Written by: David Lenton
What initially drew me to The Burlap Bears was an interest in how Patrick McDonough was going to turn teddy bears into something to be feared. Dolls and puppets already have something innately unsettling about them, because they take the human form and make it inhuman; while teddy bears, on the other hand, don’t quite have the same quality to them. So, I was intrigued.
Having since read the story, I’m now just…confused, and a little thankful that The Burlap Bears comes in at just over 60 pages.
I don’t understand what the bears – Billie and Jeffrey – are, or why they’re killing people. I don’t understand how they choose their victims, because even the suggested reasoning in the book is inconsistently applied. And I don’t understand about 90% of any of the characters’ actions – in part because they’re so unclearly defined that there’s no core personality traits against which to judge their actions, but also because many of their actions just don’t make any kind of sense, both within the logic of the story itself (insofar as any can be said to exist), and more broadly.
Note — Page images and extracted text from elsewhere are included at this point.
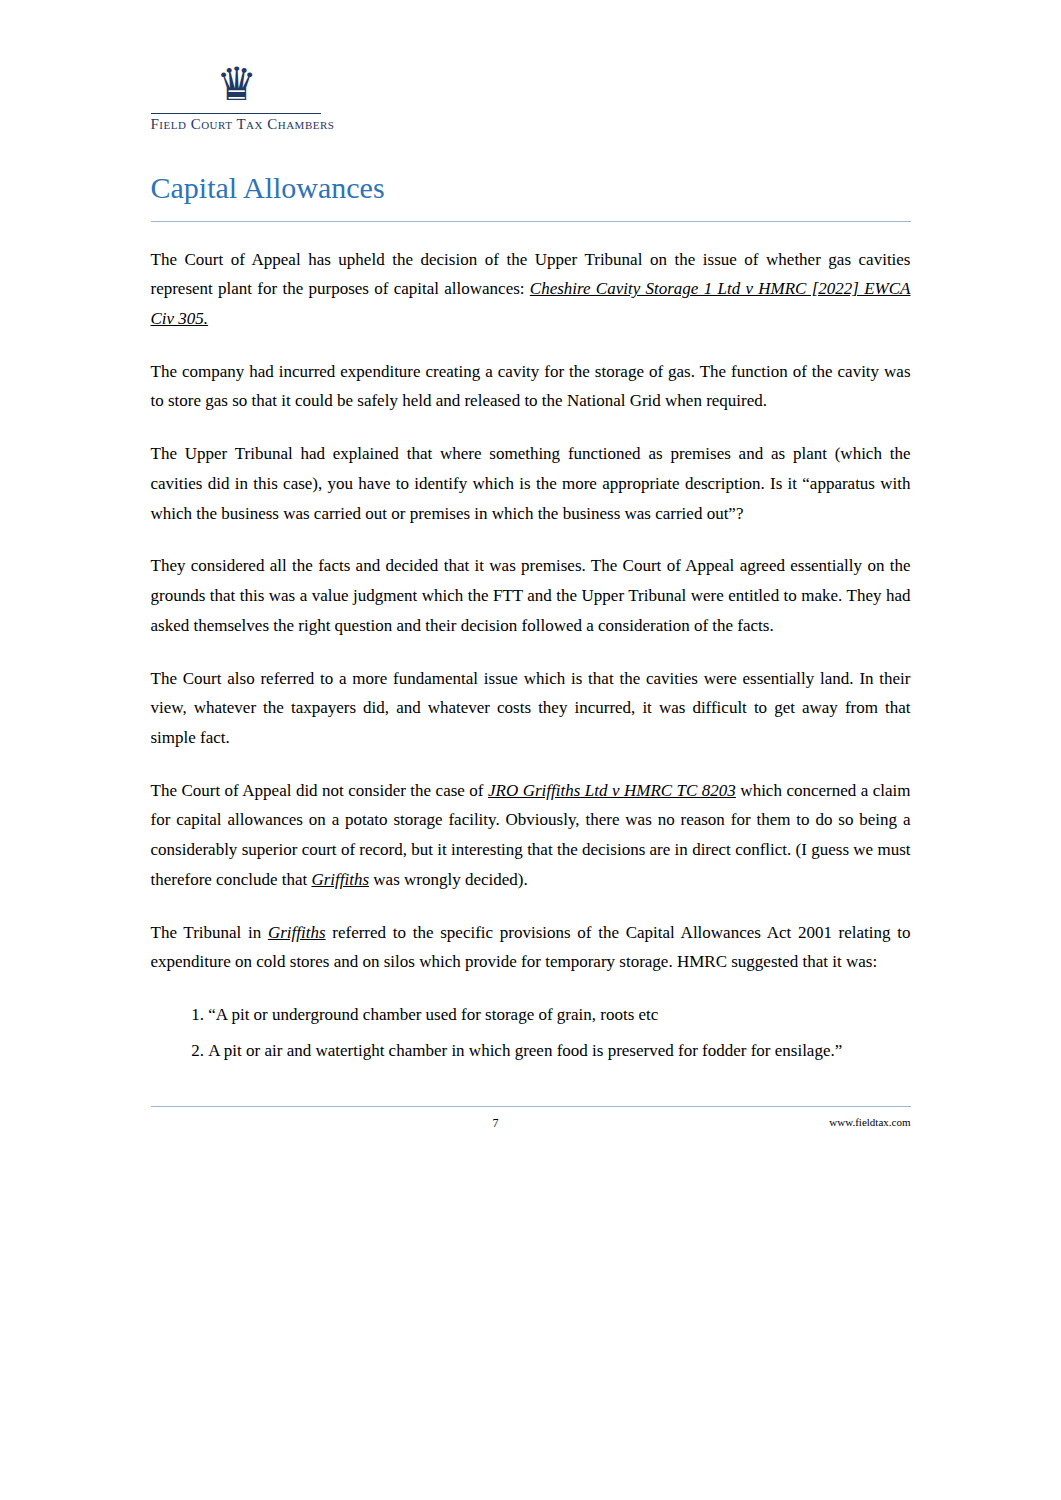♛
Field Court Tax Chambers
Capital Allowances
The Court of Appeal has upheld the decision of the Upper Tribunal on the issue of whether gas cavities represent plant for the purposes of capital allowances: Cheshire Cavity Storage 1 Ltd v HMRC [2022] EWCA Civ 305.
The company had incurred expenditure creating a cavity for the storage of gas. The function of the cavity was to store gas so that it could be safely held and released to the National Grid when required.
The Upper Tribunal had explained that where something functioned as premises and as plant (which the cavities did in this case), you have to identify which is the more appropriate description. Is it “apparatus with which the business was carried out or premises in which the business was carried out”?
They considered all the facts and decided that it was premises. The Court of Appeal agreed essentially on the grounds that this was a value judgment which the FTT and the Upper Tribunal were entitled to make. They had asked themselves the right question and their decision followed a consideration of the facts.
The Court also referred to a more fundamental issue which is that the cavities were essentially land. In their view, whatever the taxpayers did, and whatever costs they incurred, it was difficult to get away from that simple fact.
The Court of Appeal did not consider the case of JRO Griffiths Ltd v HMRC TC 8203 which concerned a claim for capital allowances on a potato storage facility. Obviously, there was no reason for them to do so being a considerably superior court of record, but it interesting that the decisions are in direct conflict. (I guess we must therefore conclude that Griffiths was wrongly decided).
The Tribunal in Griffiths referred to the specific provisions of the Capital Allowances Act 2001 relating to expenditure on cold stores and on silos which provide for temporary storage. HMRC suggested that it was:
“A pit or underground chamber used for storage of grain, roots etc
A pit or air and watertight chamber in which green food is preserved for fodder for ensilage.”
7 www.fieldtax.com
What I do understand, is that a major overhaul of everything in this story – largely made up of a collection of tired clichés and one-dimensional characters, wrapped in the plot from The Ring – would be required in order for it to be anywhere near worth reading.
It might seem harsh to say so, but as it stands, there are just so many fundamental flaws with The Burlap Bears that I can’t imagine anyone enjoying the experience of reading it. I know I certainly didn’t.